■ Directions:
In the entries that follow, how many lines hold "your"? Nothing but the number is expected.

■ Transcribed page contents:

*** Begin section ***

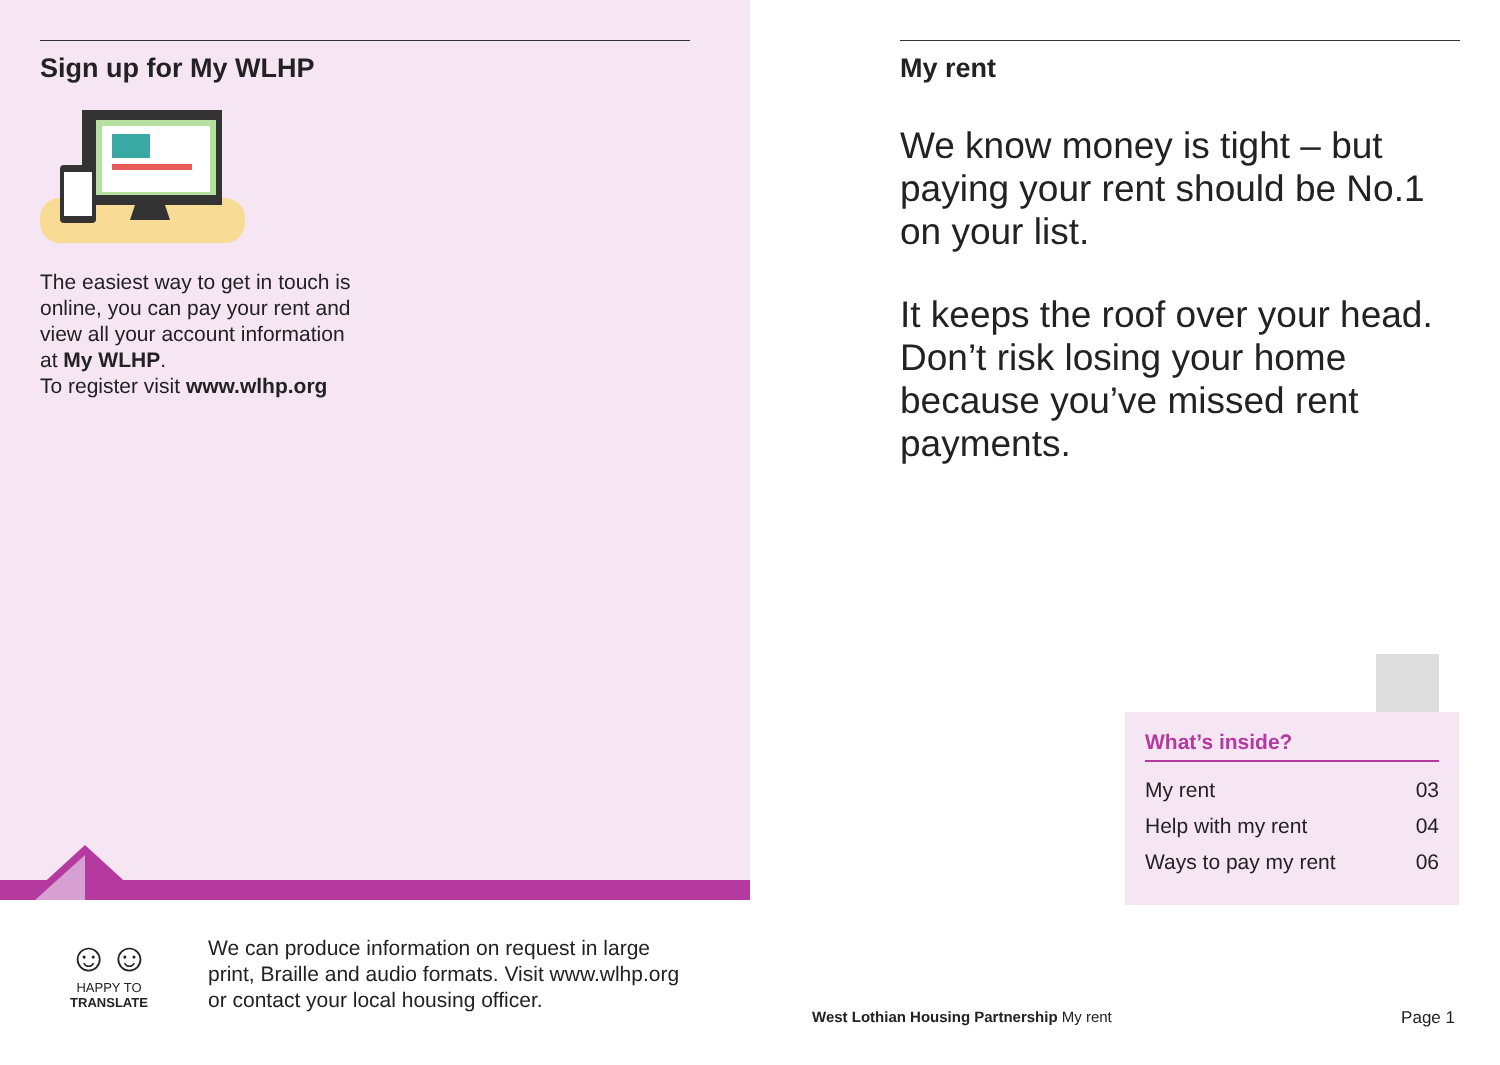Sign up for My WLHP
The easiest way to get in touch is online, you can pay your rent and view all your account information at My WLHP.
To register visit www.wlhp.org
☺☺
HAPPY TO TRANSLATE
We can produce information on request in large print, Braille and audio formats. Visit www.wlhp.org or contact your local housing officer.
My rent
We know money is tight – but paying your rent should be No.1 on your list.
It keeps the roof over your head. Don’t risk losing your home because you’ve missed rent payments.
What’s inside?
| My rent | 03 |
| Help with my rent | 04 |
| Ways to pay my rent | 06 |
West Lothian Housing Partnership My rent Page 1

*** End section ***

■ Written answer:
4